Events

Architecture Lightweight Structures, Minimum Energy With Maximum Performance

Chagoury Health Sciences Center Auditorium, Byblos campus

The Department of Architecture and Interior Design is hosting a lecture titled: “Lightweight Structures: Minimum Energy, Maximum Performance”, presented by Adriaan Beukers.

Beukers is a full-time professor of Composite Materials and Structures at the Faculty of Aerospace Engineering at the Delft University of Technology, and a part-time professor for Engineering with Composites at the Materials Department of the Catholic Leuven University.
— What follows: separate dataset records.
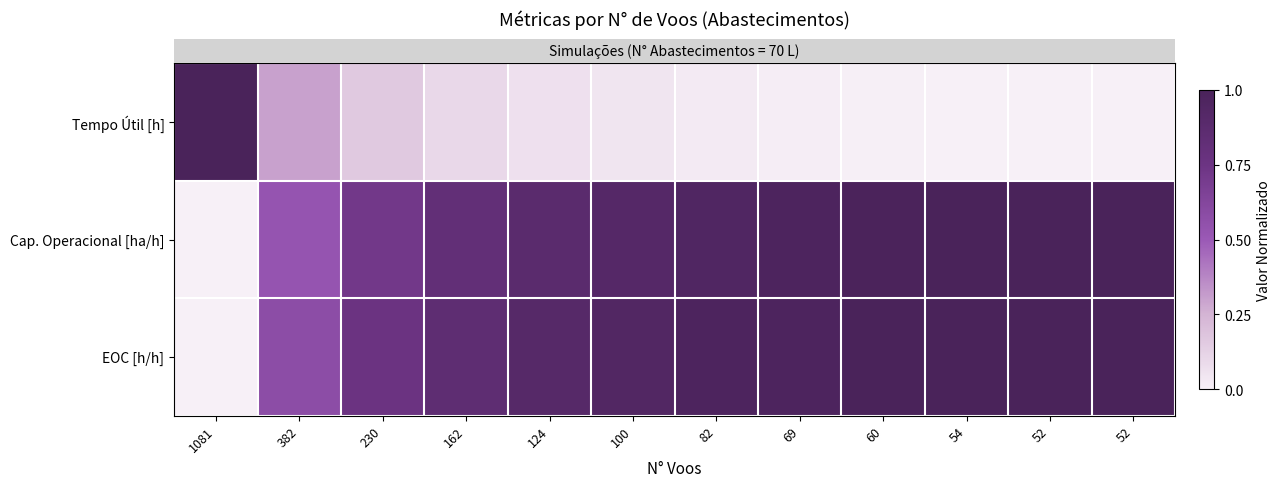

At how many categories does at least one series exceed 0?

12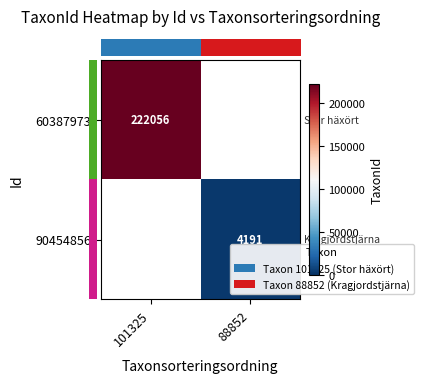

Count the number of categories in the chart.

2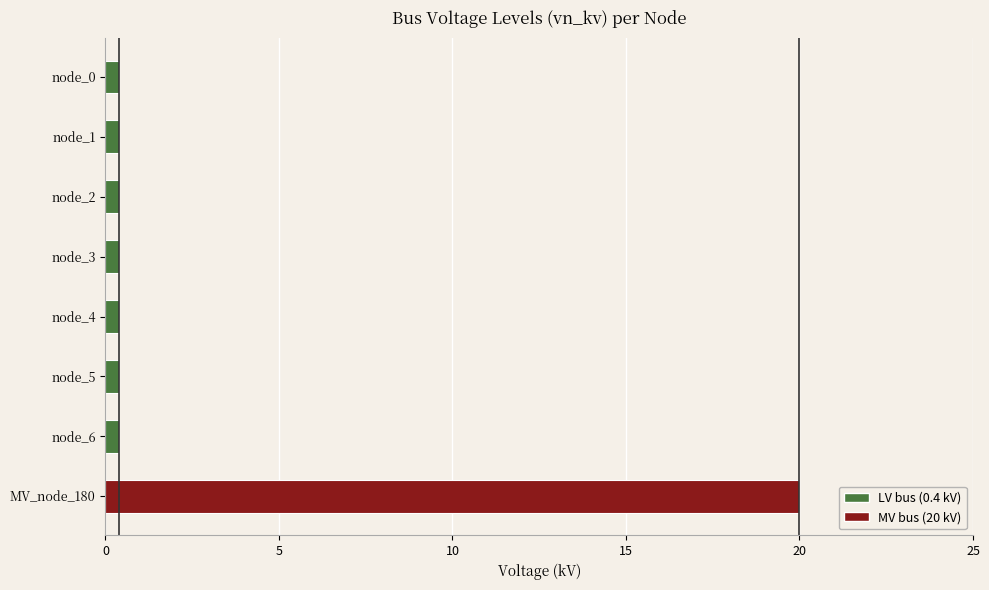

True or false: the data shows 0.4 at node_6.

True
He is also former director of research and development strategies at the Centre for Lightweight Structures. 
 
Beukers’ approach to materials and structures development highlights the importance of using minimum material and energy to achieve the optimum physical and mechanical properties possible in a structure. As an author of the book ‘Lightness’ (1998) and ‘Flying Lightness’ (2005), he advocates the study of nature’s organic structures as an inspiration for the development of man-made polymeric materials, which can be shaped, reinforced and pre-tensioned.
 
The lecture will focus on the concept that every building material, object, or structure, which is moving, being moved and assembled, suffers gravity. Both the manufacturing, mass and transportation history do have a pay off regarding energy use and greenhouse gasses emission. In addition to aesthetics and functionality, the important added values, which make a ‘design’ successful, are intrinsic values like high structure efficiency combined with good thermal and acoustic isolating properties (performance per unit mass and cost). At the end, those values are the key factors of how much costumers are willing to pay for transport or manufacturing at distance. Products, from leisure to packaging, from tapestry to building elements, from advanced roof structures to structural cladding for tall buildings.